:: Directions for this task ::
Write out every line of the material below, keeping each character unchanged.

Data entries
▬▬▬▬▬▬▬▬▬▬
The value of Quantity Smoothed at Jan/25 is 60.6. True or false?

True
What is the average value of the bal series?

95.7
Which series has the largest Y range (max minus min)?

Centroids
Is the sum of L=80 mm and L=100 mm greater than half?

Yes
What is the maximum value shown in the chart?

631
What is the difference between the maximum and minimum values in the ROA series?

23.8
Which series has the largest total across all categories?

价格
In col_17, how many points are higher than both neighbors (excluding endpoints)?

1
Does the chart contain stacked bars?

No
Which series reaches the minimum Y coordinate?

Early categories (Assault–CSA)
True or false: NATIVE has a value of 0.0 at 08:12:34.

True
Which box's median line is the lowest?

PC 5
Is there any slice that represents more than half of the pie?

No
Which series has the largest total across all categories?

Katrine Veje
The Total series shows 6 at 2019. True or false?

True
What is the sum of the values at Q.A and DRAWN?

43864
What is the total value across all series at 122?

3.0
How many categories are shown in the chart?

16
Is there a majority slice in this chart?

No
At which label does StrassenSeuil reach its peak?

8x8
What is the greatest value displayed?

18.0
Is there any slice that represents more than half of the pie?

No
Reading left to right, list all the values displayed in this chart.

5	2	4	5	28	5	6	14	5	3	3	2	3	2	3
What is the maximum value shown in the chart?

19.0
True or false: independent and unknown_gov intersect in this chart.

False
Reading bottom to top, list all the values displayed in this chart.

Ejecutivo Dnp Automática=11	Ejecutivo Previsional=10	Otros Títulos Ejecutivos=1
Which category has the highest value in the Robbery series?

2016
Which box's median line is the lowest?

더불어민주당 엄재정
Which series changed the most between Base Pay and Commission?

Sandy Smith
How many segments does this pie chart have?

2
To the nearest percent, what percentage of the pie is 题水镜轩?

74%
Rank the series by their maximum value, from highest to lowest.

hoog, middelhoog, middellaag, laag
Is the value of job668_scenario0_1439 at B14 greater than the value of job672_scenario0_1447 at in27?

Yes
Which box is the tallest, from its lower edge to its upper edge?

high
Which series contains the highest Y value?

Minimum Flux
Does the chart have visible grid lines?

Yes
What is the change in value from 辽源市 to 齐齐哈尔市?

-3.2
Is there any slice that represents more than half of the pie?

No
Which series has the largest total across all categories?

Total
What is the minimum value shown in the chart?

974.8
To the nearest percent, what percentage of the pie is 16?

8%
▬▬▬▬▬▬▬▬▬▬
:: Output ::
The value of Quantity Smoothed at Jan/25 is 60.6. True or false?

True
What is the average value of the bal series?

95.7
Which series has the largest Y range (max minus min)?

Centroids
Is the sum of L=80 mm and L=100 mm greater than half?

Yes
What is the maximum value shown in the chart?

631
What is the difference between the maximum and minimum values in the ROA series?

23.8
Which series has the largest total across all categories?

价格
In col_17, how many points are higher than both neighbors (excluding endpoints)?

1
Does the chart contain stacked bars?

No
Which series reaches the minimum Y coordinate?

Early categories (Assault–CSA)
True or false: NATIVE has a value of 0.0 at 08:12:34.

True
Which box's median line is the lowest?

PC 5
Is there any slice that represents more than half of the pie?

No
Which series has the largest total across all categories?

Katrine Veje
The Total series shows 6 at 2019. True or false?

True
What is the sum of the values at Q.A and DRAWN?

43864
What is the total value across all series at 122?

3.0
How many categories are shown in the chart?

16
Is there a majority slice in this chart?

No
At which label does StrassenSeuil reach its peak?

8x8
What is the greatest value displayed?

18.0
Is there any slice that represents more than half of the pie?

No
Reading left to right, list all the values displayed in this chart.

5	2	4	5	28	5	6	14	5	3	3	2	3	2	3
What is the maximum value shown in the chart?

19.0
True or false: independent and unknown_gov intersect in this chart.

False
Reading bottom to top, list all the values displayed in this chart.

Ejecutivo Dnp Automática=11	Ejecutivo Previsional=10	Otros Títulos Ejecutivos=1
Which category has the highest value in the Robbery series?

2016
Which box's median line is the lowest?

더불어민주당 엄재정
Which series changed the most between Base Pay and Commission?

Sandy Smith
How many segments does this pie chart have?

2
To the nearest percent, what percentage of the pie is 题水镜轩?

74%
Rank the series by their maximum value, from highest to lowest.

hoog, middelhoog, middellaag, laag
Is the value of job668_scenario0_1439 at B14 greater than the value of job672_scenario0_1447 at in27?

Yes
Which box is the tallest, from its lower edge to its upper edge?

high
Which series contains the highest Y value?

Minimum Flux
Does the chart have visible grid lines?

Yes
What is the change in value from 辽源市 to 齐齐哈尔市?

-3.2
Is there any slice that represents more than half of the pie?

No
Which series has the largest total across all categories?

Total
What is the minimum value shown in the chart?

974.8
To the nearest percent, what percentage of the pie is 16?

8%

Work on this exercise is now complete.